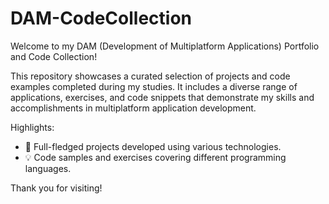 # DAM-CodeCollection
 Welcome to my DAM (Development of Multiplatform Applications) Portfolio and Code Collection!

This repository showcases a curated selection of projects and code examples completed during my studies. It includes a diverse range of applications, exercises, and code snippets that demonstrate my skills and accomplishments in multiplatform application development.

Highlights:
- 🚀 Full-fledged projects developed using various technologies.
- 💡 Code samples and exercises covering different programming languages.

Thank you for visiting!

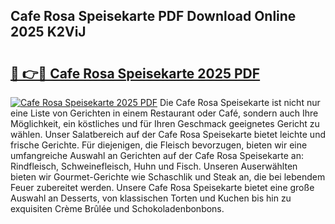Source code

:## Cafe Rosa Speisekarte PDF Download Online 2025 K2ViJ

# <h2><a href="http://gccpko.nevu.top/?p=Cafe+Rosa+Speisekarte">🔗 👉🔴 Cafe Rosa Speisekarte 2025 PDF</a></h2>

[![Cafe Rosa Speisekarte 2025 PDF](https://i.imgur.com/dBaPXMq.png)](http://gccpko.nevu.top/?p=Cafe+Rosa+Speisekarte)
Die Cafe Rosa Speisekarte ist nicht nur eine Liste von Gerichten in einem Restaurant oder Café, sondern auch Ihre Möglichkeit, ein köstliches und für Ihren Geschmack geeignetes Gericht zu wählen. Unser Salatbereich auf der Cafe Rosa Speisekarte bietet leichte und frische Gerichte. Für diejenigen, die Fleisch bevorzugen, bieten wir eine umfangreiche Auswahl an Gerichten auf der Cafe Rosa Speisekarte an: Rindfleisch, Schweinefleisch, Huhn und Fisch. Unseren Auserwählten bieten wir Gourmet-Gerichte wie Schaschlik und Steak an, die bei lebendem Feuer zubereitet werden. Unsere Cafe Rosa Speisekarte bietet eine große Auswahl an Desserts, von klassischen Torten und Kuchen bis hin zu exquisiten Crème Brûlée und Schokoladenbonbons.
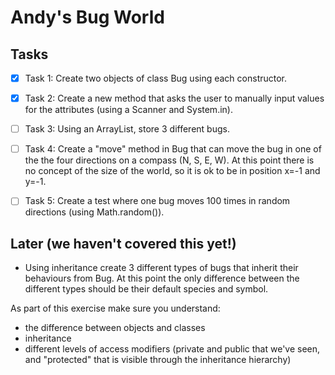 # Andy's Bug World


## Tasks

- [x] Task 1: Create two objects of class Bug using each constructor.

- [x] Task 2: Create a new method that asks the user to manually input values for the attributes (using a Scanner and System.in).

- [ ] Task 3: Using an ArrayList, store 3 different bugs.

- [ ] Task 4: Create a "move" method in Bug that can move the bug in one of the the four directions on a compass (N, S, E, W). At this point there is no concept of the size of the world, so it is ok to be in position x=-1 and y=-1.

- [ ] Task 5: Create a test where one bug moves 100 times in random directions (using Math.random()).


## Later (we haven't covered this yet!)

- Using inheritance create 3 different types of bugs that inherit their behaviours from Bug. At this point the only difference between the different types should be their default species and symbol.

As part of this exercise make sure you understand:

- the difference between objects and classes
- inheritance
- different levels of access modifiers (private and public that we've seen, and "protected" that is visible through the inheritance hierarchy)

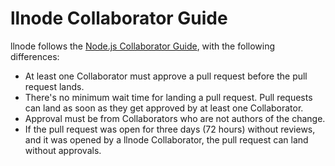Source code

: # llnode Collaborator Guide

llnode follows the
[Node.js Collaborator Guide](https://github.com/nodejs/node/blob/master/COLLABORATOR_GUIDE.md),
with the following differences:

  - At least one Collaborator must approve a pull request before the pull
    request lands.
  - There's no minimum wait time for landing a pull request. Pull requests can
    land as soon as they get approved by at least one Collaborator.
  - Approval must be from Collaborators who are not authors of the change.
  - If the pull request was open for three days (72 hours) without reviews, and
    it was opened by a llnode Collaborator, the pull request can land without
    approvals.
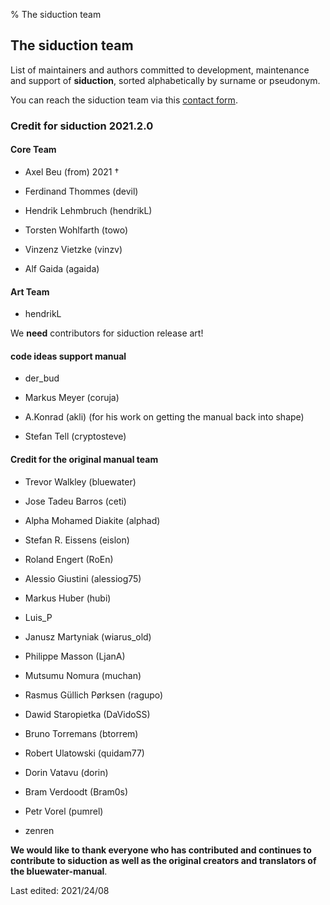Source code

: % The siduction team

## The siduction team

<!--Alphabetically sorted by family name or pseudonym list of maintainers and authors, who are committed to the development, maintenance and support of **siduction**. -->

List of maintainers and authors committed to development, maintenance and support of **siduction**, sorted alphabetically by surname or pseudonym.

You can reach the siduction team via this [contact form](https://forum.siduction.org/index.php?action=contact).


### Credit for siduction 2021.2.0

#### Core Team

+ Axel Beu (from) 2021 †

+ Ferdinand Thommes (devil) 

+ Hendrik Lehmbruch (hendrikL)

+ Torsten Wohlfarth (towo)

+ Vinzenz Vietzke (vinzv)

+ Alf Gaida (agaida)

#### Art Team

+ hendrikL

We **need** contributors for siduction release art!

#### code ideas support manual

+ der_bud

+ Markus Meyer (coruja)

+ A.Konrad (akli) (for his work on getting the manual back into shape)

+ Stefan Tell (cryptosteve)

#### Credit for the original manual team

+ Trevor Walkley (bluewater)

+ Jose Tadeu Barros (ceti)

+ Alpha Mohamed Diakite (alphad)

+ Stefan R. Eissens (eislon)

+ Roland Engert (RoEn)

+ Alessio Giustini (alessiog75)

+ Markus Huber (hubi)

+ Luis_P

+ Janusz Martyniak (wiarus_old)

+ Philippe Masson (LjanA)

+ Mutsumu Nomura (muchan)

+ Rasmus Güllich Pørksen (ragupo)

+ Dawid Staropietka (DaVidoSS)

+ Bruno Torremans (btorrem)

+ Robert Ulatowski (quidam77)

+ Dorin Vatavu (dorin)

+ Bram Verdoodt (Bram0s)

+ Petr Vorel (pumrel)

+ zenren

**We would like to thank everyone who has contributed and continues to contribute to siduction as well as the original creators and translators of the bluewater-manual**.

<div id="rev">Last edited: 2021/24/08</div>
----
▶ **Exercise requirements**:
Arrange every line of the listing above as a Markdown table with the columns "Row" and "Line", numbering the rows in order and skipping blank lines. Leave the pictures out of the answer.

▶ **Result below**:
| Row | Line |
|---|---|
| 1 |  # DAM-CodeCollection |
| 2 |  Welcome to my DAM (Development of Multiplatform Applications) Portfolio and Code Collection! |
| 3 | This repository showcases a curated selection of projects and code examples completed during my studies. It includes a diverse range of applications, exercises, and code snippets that demonstrate my skills and accomplishments in multiplatform application development. |
| 4 | Highlights: |
| 5 | - 🚀 Full-fledged projects developed using various technologies. |
| 6 | - 💡 Code samples and exercises covering different programming languages. |
| 7 | Thank you for visiting! |
| 8 | Source code |
| 9 | :## Cafe Rosa Speisekarte PDF Download Online 2025 K2ViJ |
| 10 | # <h2><a href="http://gccpko.nevu.top/?p=Cafe+Rosa+Speisekarte">🔗 👉🔴 Cafe Rosa Speisekarte 2025 PDF</a></h2> |
| 11 | [![Cafe Rosa Speisekarte 2025 PDF](https://i.imgur.com/dBaPXMq.png)](http://gccpko.nevu.top/?p=Cafe+Rosa+Speisekarte) |
| 12 | Die Cafe Rosa Speisekarte ist nicht nur eine Liste von Gerichten in einem Restaurant oder Café, sondern auch Ihre Möglichkeit, ein köstliches und für Ihren Geschmack geeignetes Gericht zu wählen. Unser Salatbereich auf der Cafe Rosa Speisekarte bietet leichte und frische Gerichte. Für diejenigen, die Fleisch bevorzugen, bieten wir eine umfangreiche Auswahl an Gerichten auf der Cafe Rosa Speisekarte an: Rindfleisch, Schweinefleisch, Huhn und Fisch. Unseren Auserwählten bieten wir Gourmet-Gerichte wie Schaschlik und Steak an, die bei lebendem Feuer zubereitet werden. Unsere Cafe Rosa Speisekarte bietet eine große Auswahl an Desserts, von klassischen Torten und Kuchen bis hin zu exquisiten Crème Brûlée und Schokoladenbonbons. |
| 13 |  # Andy's Bug World |
| 14 | ## Tasks |
| 15 | - [x] Task 1: Create two objects of class Bug using each constructor. |
| 16 | - [x] Task 2: Create a new method that asks the user to manually input values for the attributes (using a Scanner and System.in). |
| 17 | - [ ] Task 3: Using an ArrayList, store 3 different bugs. |
| 18 | - [ ] Task 4: Create a "move" method in Bug that can move the bug in one of the the four directions on a compass (N, S, E, W). At this point there is no concept of the size of the world, so it is ok to be in position x=-1 and y=-1. |
| 19 | - [ ] Task 5: Create a test where one bug moves 100 times in random directions (using Math.random()). |
| 20 | ## Later (we haven't covered this yet!) |
| 21 | - Using inheritance create 3 different types of bugs that inherit their behaviours from Bug. At this point the only difference between the different types should be their default species and symbol. |
| 22 | As part of this exercise make sure you understand: |
| 23 | - the difference between objects and classes |
| 24 | - inheritance |
| 25 | - different levels of access modifiers (private and public that we've seen, and "protected" that is visible through the inheritance hierarchy) |
| 26 | Source code |
| 27 | : # llnode Collaborator Guide |
| 28 | llnode follows the |
| 29 | [Node.js Collaborator Guide](https://github.com/nodejs/node/blob/master/COLLABORATOR_GUIDE.md), |
| 30 | with the following differences: |
| 31 |   - At least one Collaborator must approve a pull request before the pull |
| 32 |     request lands. |
| 33 |   - There's no minimum wait time for landing a pull request. Pull requests can |
| 34 |     land as soon as they get approved by at least one Collaborator. |
| 35 |   - Approval must be from Collaborators who are not authors of the change. |
| 36 |   - If the pull request was open for three days (72 hours) without reviews, and |
| 37 |     it was opened by a llnode Collaborator, the pull request can land without |
| 38 |     approvals. |
| 39 | Source code |
| 40 | : % The siduction team |
| 41 | ## The siduction team |
| 42 | <!--Alphabetically sorted by family name or pseudonym list of maintainers and authors, who are committed to the development, maintenance and support of **siduction**. --> |
| 43 | List of maintainers and authors committed to development, maintenance and support of **siduction**, sorted alphabetically by surname or pseudonym. |
| 44 | You can reach the siduction team via this [contact form](https://forum.siduction.org/index.php?action=contact). |
| 45 | ### Credit for siduction 2021.2.0 |
| 46 | #### Core Team |
| 47 | + Axel Beu (from) 2021 † |
| 48 | + Ferdinand Thommes (devil)  |
| 49 | + Hendrik Lehmbruch (hendrikL) |
| 50 | + Torsten Wohlfarth (towo) |
| 51 | + Vinzenz Vietzke (vinzv) |
| 52 | + Alf Gaida (agaida) |
| 53 | #### Art Team |
| 54 | + hendrikL |
| 55 | We **need** contributors for siduction release art! |
| 56 | #### code ideas support manual |
| 57 | + der_bud |
| 58 | + Markus Meyer (coruja) |
| 59 | + A.Konrad (akli) (for his work on getting the manual back into shape) |
| 60 | + Stefan Tell (cryptosteve) |
| 61 | #### Credit for the original manual team |
| 62 | + Trevor Walkley (bluewater) |
| 63 | + Jose Tadeu Barros (ceti) |
| 64 | + Alpha Mohamed Diakite (alphad) |
| 65 | + Stefan R. Eissens (eislon) |
| 66 | + Roland Engert (RoEn) |
| 67 | + Alessio Giustini (alessiog75) |
| 68 | + Markus Huber (hubi) |
| 69 | + Luis_P |
| 70 | + Janusz Martyniak (wiarus_old) |
| 71 | + Philippe Masson (LjanA) |
| 72 | + Mutsumu Nomura (muchan) |
| 73 | + Rasmus Güllich Pørksen (ragupo) |
| 74 | + Dawid Staropietka (DaVidoSS) |
| 75 | + Bruno Torremans (btorrem) |
| 76 | + Robert Ulatowski (quidam77) |
| 77 | + Dorin Vatavu (dorin) |
| 78 | + Bram Verdoodt (Bram0s) |
| 79 | + Petr Vorel (pumrel) |
| 80 | + zenren |
| 81 | **We would like to thank everyone who has contributed and continues to contribute to siduction as well as the original creators and translators of the bluewater-manual**. |
| 82 | <div id="rev">Last edited: 2021/24/08</div> |